What did you see at Oak Street during COVID in terms of the vulnerable population? What lessons did you learn and what adjustments did you make?
We were able to flip from 3% to around 95% telehealth in just under two weeks, which I think is a sign of the nimbleness that we have as an organization. We have vans that normally transport patients to and from their appointments and we leveraged those to do wellness checks and weekly food and toilet paper deliveries. That helped to keep our seniors at home. When a patient who clearly had COVID called, we sent supply kits with Gatorade, a pulse ox, a thermometer and other things that allowed them to isolate safely at home. If they couldn’t isolate safely we’d proactively work to get them better housing so they could safely isolate in place. We focused on connecting people to the resources that they needed rather than just directing them towards it.

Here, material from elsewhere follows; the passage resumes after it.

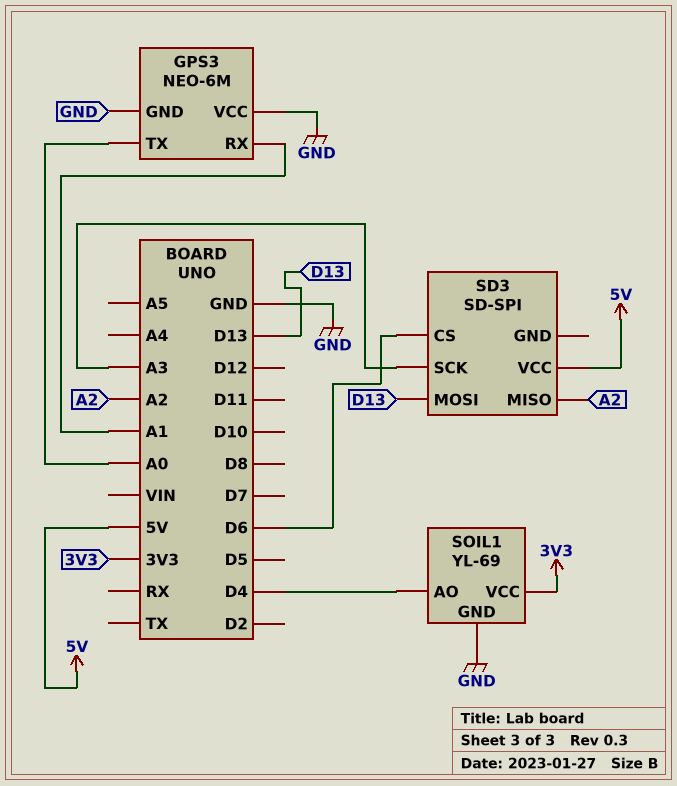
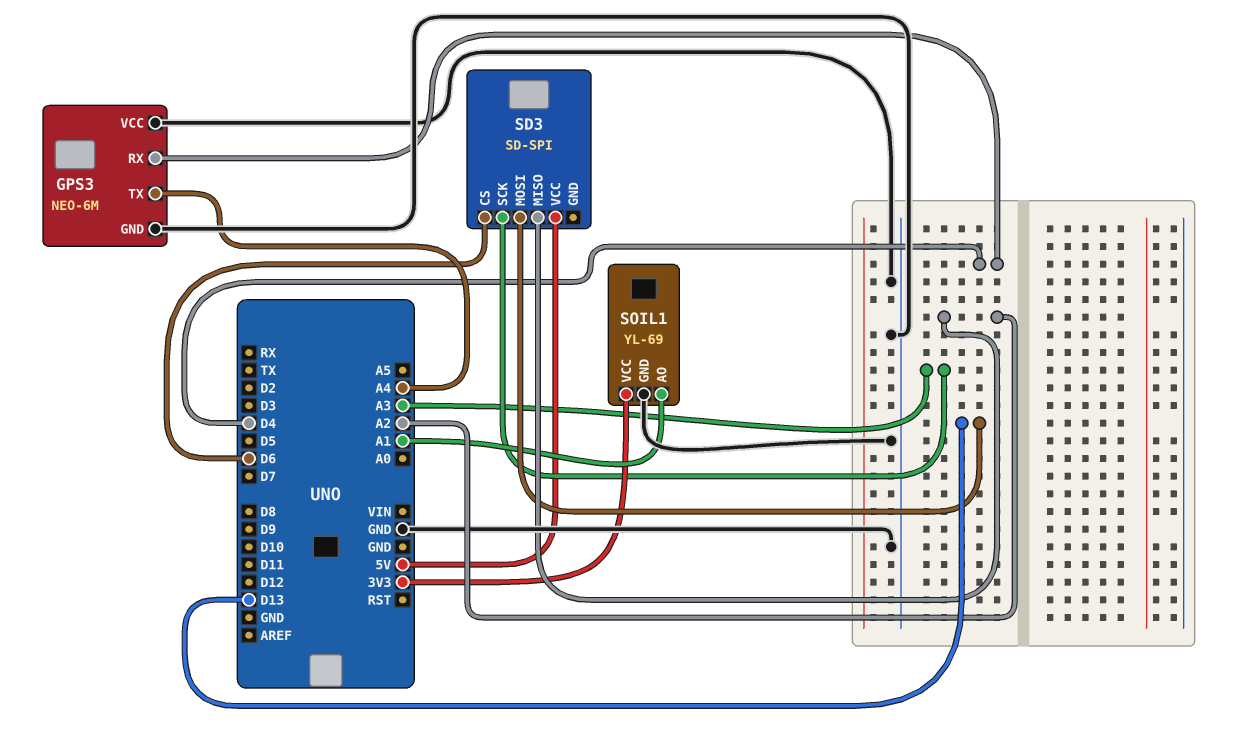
GPS3 pin RX: A1 -> D4
GPS3 pin TX: A0 -> A4
SOIL1 pin AO: D4 -> A1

The other thing that became abundantly clear during COVID is that the communities that we serve, which are communities that have an average income way below the federal poverty limit, are structurally highly vulnerable. Communities of color and immigrant communities were hit hardest by COVID especially in terms of cases and deaths. Because we were able to so quickly and effectively switch to virtual, we had space that allowed us to become community testing hubs. We partnered with city and state departments of public health to make sure people had access to testing that they needed in the neighborhoods that they lived in. We were able to partner with community vaccination campaigns to deliver shots into the arms of people in the communities that were being hit hardest, where we were seeing the most deaths.

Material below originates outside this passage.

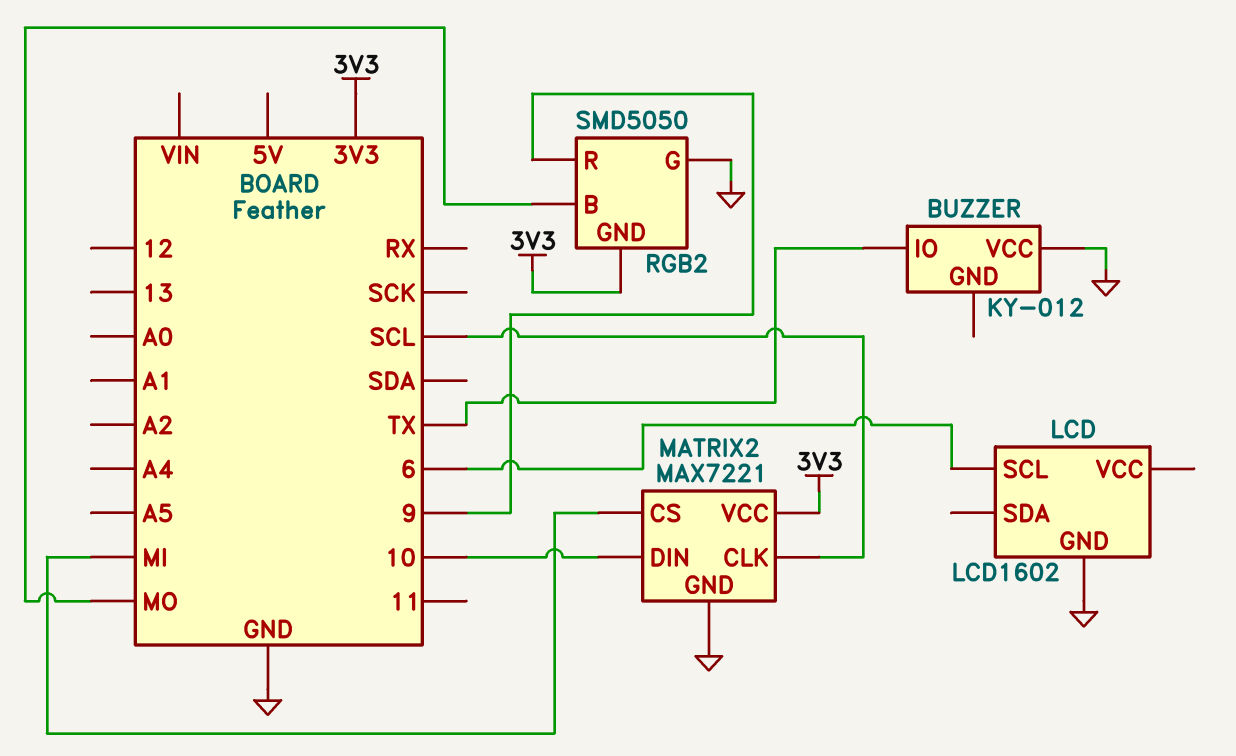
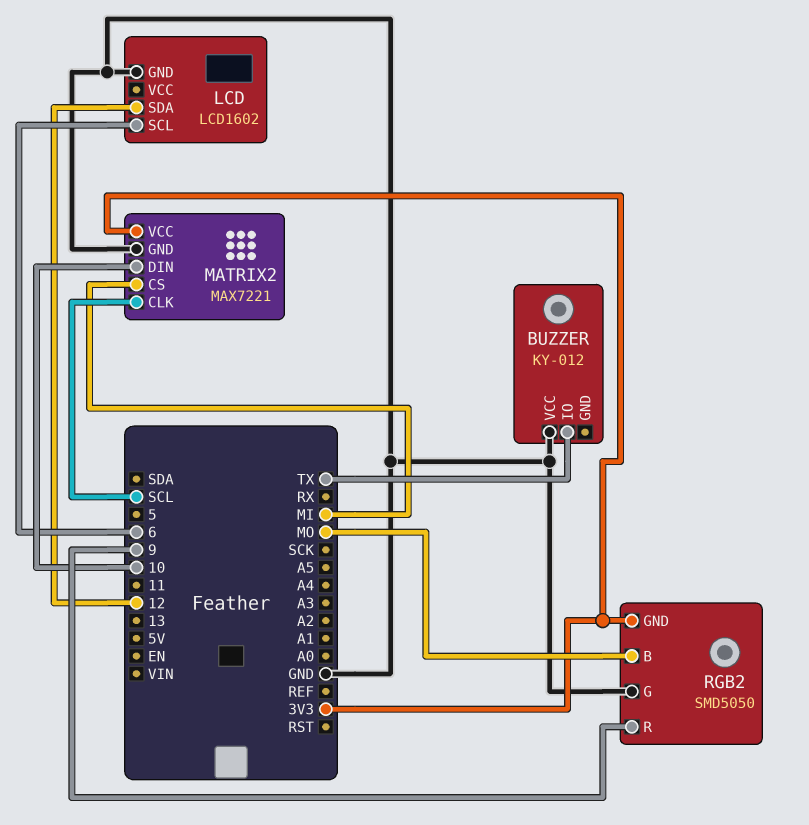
LCD pin SDA: none -> 12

It made us realize how Oak Street can really fit into a community and deepen the partnerships working within those communities. What’s come out of the pandemic is the deepening of relationships and the bi-directionality of relationships with city, state and federal agencies; those relationships have remained intact.
We continue to be proactive and we’re thankful we’ve gotten a ton of people vaccinated thanks to the work that we do every day, trying to rebuild trust in American health care.
How do you rebuild trust in medicine?
A lot of that really comes down to investing and reinvesting in the communities that we serve and ensuring that the partnerships we made are not temporary but are built to last. When we’re actually able to leverage authentic relationships to help our patients get the housing support that they need or the job training or adult day care services or assistance with caring for grandchildren—that builds trust. That’s what helps people not worry alone, and that’s what we’re here for.
You are on the ABIM Internal Medicine Board and you are a Trustee for the ABIM Foundation. Why did you decide to join ABIM Governance?
I’m a lover of organized medicine, and I think the work of our profession is really important in crafting the future of American health care delivery. How we as a community of internists can advance clinical excellence is really, really important to me. Especially as a community doctor not working in academic setting, I recognize that things like logical assessment and certification are tools designed to elevate all of us so we deliver the baseline standard of care. We want to make sure whether my mother is walking into Mass General Brigham or Sunrise Hospital in Las Vegas that she’s getting the same quality of care from physicians who have the same baseline commitment to lifelong learning and practice improvement.
Being able to engage that way through the Internal Medicine Board and now through the ABIM Foundation has just been such a privilege, especially at this stage of my career.